Unfortunately, someone forgot to update her firmware, so she’s not able to heal the injured; just keep them in stasis indefinitely.  Amy signs a virtual consent form to release Rory back into their custody, and in a scene rather reminiscent of “The Abyss”, Rory wakes up long enough to teach Amy CPR before they unhook him from the alien whatsit and drag his waterlogged body into the TARDIS.  Despite being in a Time Lord ship that’s presumably equipped with some manner of medical facilities and being in the company of someone named “The Doctor”, Amy does things the hard way and performs the way-too-long TV/movie version of CPR that doesn’t seem to work and then suddenly does.  Rory’s place in next week’s opening credits is secured.

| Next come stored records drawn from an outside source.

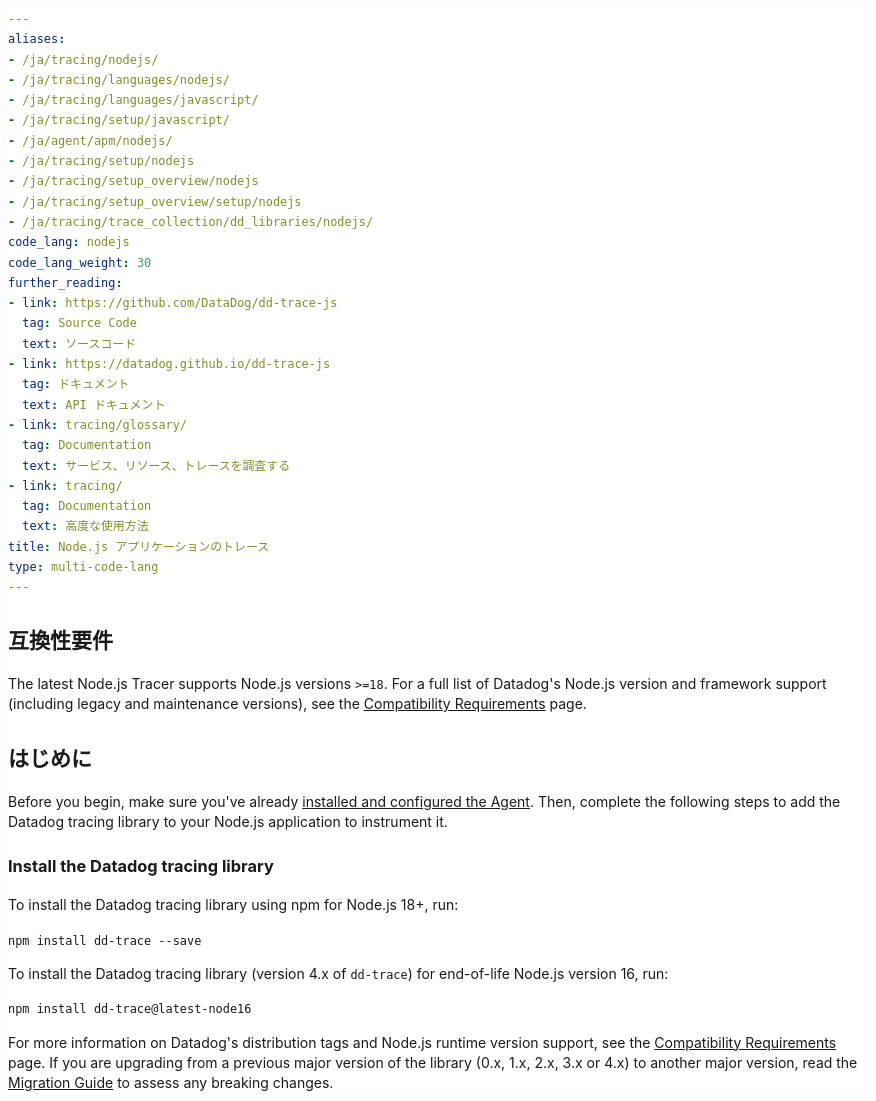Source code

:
 ```yaml
---
aliases:
- /ja/tracing/nodejs/
- /ja/tracing/languages/nodejs/
- /ja/tracing/languages/javascript/
- /ja/tracing/setup/javascript/
- /ja/agent/apm/nodejs/
- /ja/tracing/setup/nodejs
- /ja/tracing/setup_overview/nodejs
- /ja/tracing/setup_overview/setup/nodejs
- /ja/tracing/trace_collection/dd_libraries/nodejs/
code_lang: nodejs
code_lang_weight: 30
further_reading:
- link: https://github.com/DataDog/dd-trace-js
  tag: Source Code
  text: ソースコード
- link: https://datadog.github.io/dd-trace-js
  tag: ドキュメント
  text: API ドキュメント
- link: tracing/glossary/
  tag: Documentation
  text: サービス、リソース、トレースを調査する
- link: tracing/
  tag: Documentation
  text: 高度な使用方法
title: Node.js アプリケーションのトレース
type: multi-code-lang
---
```

## 互換性要件

The latest Node.js Tracer supports Node.js versions `>=18`. For a full list of Datadog's Node.js version and framework support (including legacy and maintenance versions), see the [Compatibility Requirements][1] page.

## はじめに

Before you begin, make sure you've already [installed and configured the Agent][13]. Then, complete the following steps to add the Datadog tracing library to your Node.js application to instrument it.

### Install the Datadog tracing library

To install the Datadog tracing library using npm for Node.js 18+, run:

  ```shell
  npm install dd-trace --save
  ```
To install the Datadog tracing library (version 4.x of `dd-trace`) for end-of-life Node.js version 16, run:
  ```shell
  npm install dd-trace@latest-node16
  ```
For more information on Datadog's distribution tags and Node.js runtime version support, see the [Compatibility Requirements][1] page.
If you are upgrading from a previous major version of the library (0.x, 1.x, 2.x, 3.x or 4.x) to another major version, read the [Migration Guide][5] to assess any breaking changes.


[1]: /ja/tracing/compatibility_requirements/nodejs
[2]: https://app.datadoghq.com/apm/service-setup
[3]: https://datadog.github.io/dd-trace-js/#tracer-settings
[4]: /ja/tracing/trace_collection/library_config/nodejs/
[5]: https://github.com/DataDog/dd-trace-js/blob/master/MIGRATING.md
[11]: /ja/tracing/trace_collection/library_injection_local/
[13]: /ja/tracing/trace_collection/automatic_instrumentation/?tab=datadoglibraries#install-and-configure-the-agent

Beardybeard takes custody of the alien ship, his son and crew awakened, and they set out on a new voyage, plying the briny sea of stars.  Hopefully they don’t blow their first alien encounter with a bunch of raping and pillaging.  They are pirates, after all.

Before Amy and Rory go to bed, they once again lament having to keep the secret of The Doctor’s demise from him, just in case we still don’t get it (Note to producers: we do).  The Doctor does another pregger-scan and determines that Amy is still pregnant/not pregnant.  And then he worries.

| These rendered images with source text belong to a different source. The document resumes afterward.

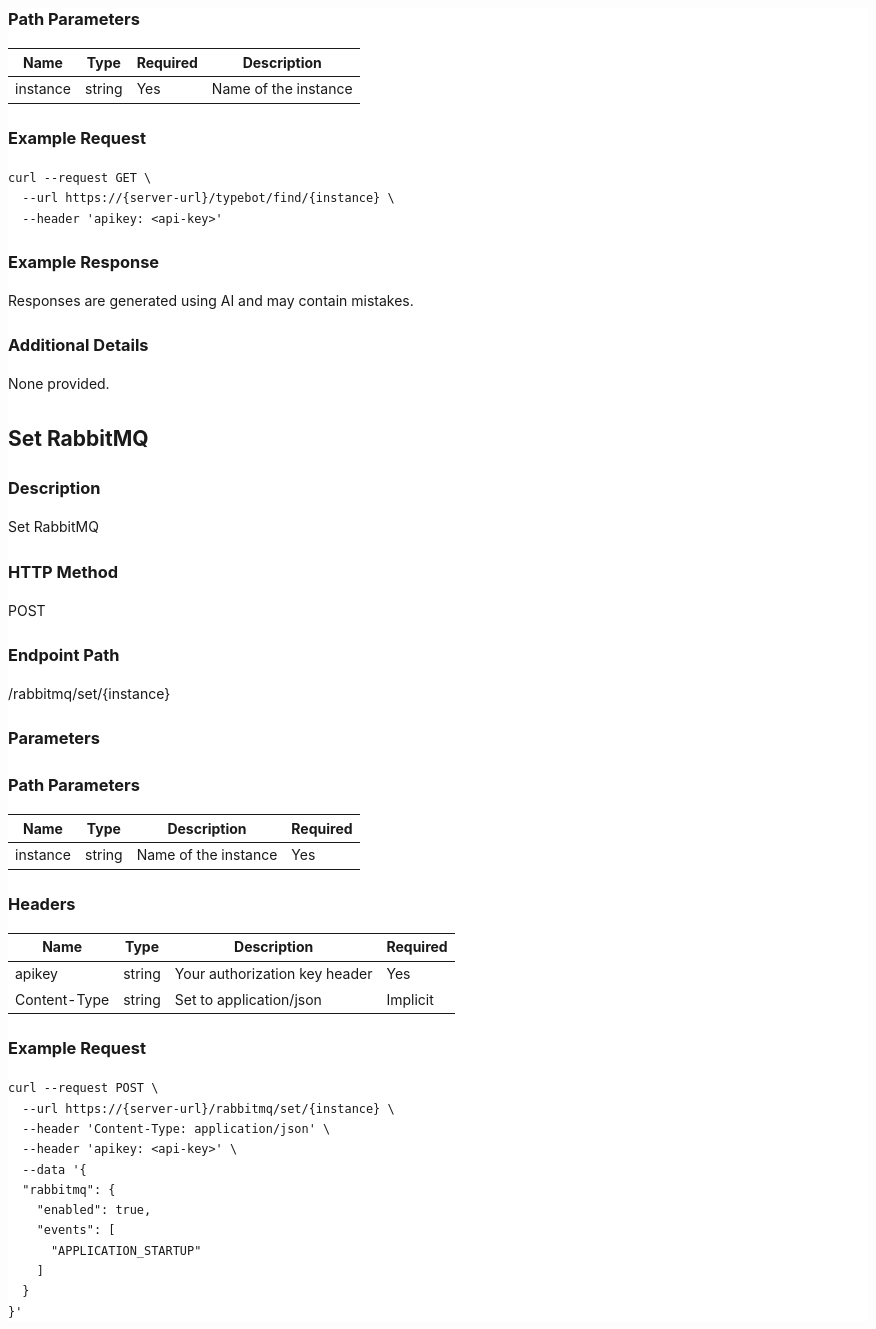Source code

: ### Path Parameters
| Name     | Type   | Required | Description         |
|----------|--------|----------|---------------------|
| instance | string | Yes      | Name of the instance |

### Example Request
```
curl --request GET \
  --url https://{server-url}/typebot/find/{instance} \
  --header 'apikey: <api-key>'
```

### Example Response
Responses are generated using AI and may contain mistakes.

### Additional Details
None provided.

## Set RabbitMQ

### Description
Set RabbitMQ

### HTTP Method
POST

### Endpoint Path
/rabbitmq/set/{instance}

### Parameters

### Path Parameters

| Name      | Type   | Description         | Required |
|-----------|--------|---------------------|----------|
| instance  | string | Name of the instance | Yes      |

### Headers

| Name      | Type   | Description                     | Required |
|-----------|--------|---------------------------------|----------|
| apikey    | string | Your authorization key header   | Yes      |
| Content-Type | string | Set to application/json         | Implicit |

### Example Request
```
curl --request POST \
  --url https://{server-url}/rabbitmq/set/{instance} \
  --header 'Content-Type: application/json' \
  --header 'apikey: <api-key>' \
  --data '{
  "rabbitmq": {
    "enabled": true,
    "events": [
      "APPLICATION_STARTUP"
    ]
  }
}'
```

Next week: Who’s Got Mail, little boxes, and Oodles of Ood!  Or maybe just the one.

LINGERING QUESTIONS:

Eye-patch Lady

She’s also missing an eyebrow.

Bottle shows (a term especially relevant to this week’s ship-centric outing) have a way of being light on the lingering questions, and there isn’t much new ground explored here.  However, we can at least glean via repetition which plot points the producers feel are more important than others.  Clearly, the Sword of Damocles that is The Doctor’s death continues to hover over Amy, Rory, and ourselves.  The uncertain nature of Amy’s pregnancy is still a sharp hook, and the woman with the eye patch continues to confound us with her nonsensical appearances and cryptic words.  Seeing her in two episodes back-to-back suggests that hers is a mystery that belongs to this series rather than the next; if not this is the most epic seeding of future storylines in the whole history of ever.

The conspicuous lettering on the Space Ambulance aliens’ armor does dangle a little bit of a carrot as to whether the “D.I.H.S.” (whatever that stands for) might come into play again later on, but that’s really just a shot in the dark. Sometimes a cigar is just a cigar, and sometimes initials on a shoulder plate are just a neat bit of detail.  We’ll see.

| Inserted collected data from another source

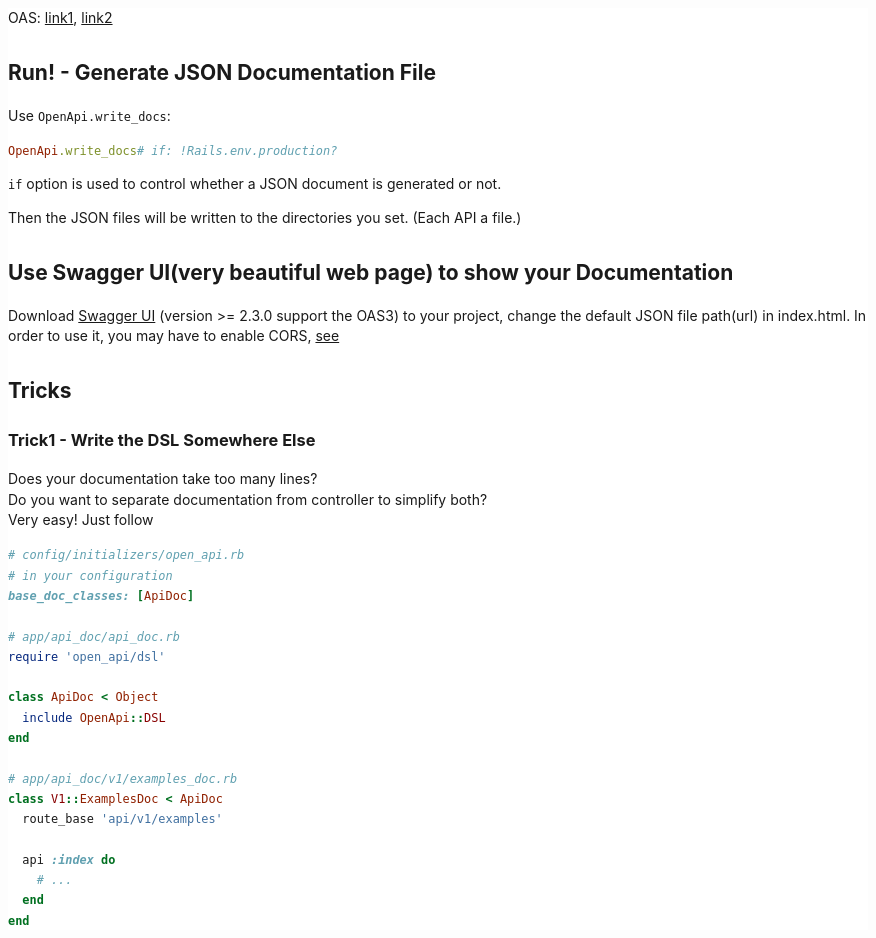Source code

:   OAS: [link1](https://swagger.io/docs/specification/data-models/oneof-anyof-allof-not/),
  [link2](https://github.com/OAI/OpenAPI-Specification/blob/master/versions/3.0.0.md#schemaObject)

## Run! - Generate JSON Documentation File

  Use `OpenApi.write_docs`:

  ```ruby
  OpenApi.write_docs# if: !Rails.env.production?
  ```

  `if` option is used to control whether a JSON document is generated or not.
  
  Then the JSON files will be written to the directories you set. (Each API a file.)

## Use Swagger UI(very beautiful web page) to show your Documentation

  Download [Swagger UI](https://github.com/swagger-api/swagger-ui) (version >= 2.3.0 support the OAS3)
  to your project,
  change the default JSON file path(url) in index.html.
  In order to use it, you may have to enable CORS, [see](https://github.com/swagger-api/swagger-ui#cors-support)

## Tricks

### Trick1 - Write the DSL Somewhere Else

  Does your documentation take too many lines?  
  Do you want to separate documentation from controller to simplify both?  
  Very easy! Just follow

  ```ruby
  # config/initializers/open_api.rb
  # in your configuration
  base_doc_classes: [ApiDoc]

  # app/api_doc/api_doc.rb
  require 'open_api/dsl'

  class ApiDoc < Object
    include OpenApi::DSL
  end

  # app/api_doc/v1/examples_doc.rb
  class V1::ExamplesDoc < ApiDoc
    route_base 'api/v1/examples'

    api :index do
      # ...
    end
  end
  ```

Finally, while this isn’t really a lingering question as pertains specifically to this episode, it should be noted (at least in the eyes of this viewer) that the presence of River Song was sorely missed this week.  With her future and past so hopelessly intertwined with The Doctor’s and her character so prevalent in the previous two episodes, it’s amazing how easily we can envision the day when perhaps a younger River Song will supplant Amy and Rory (or whoever might follow) and become The Doctor’s official Companion.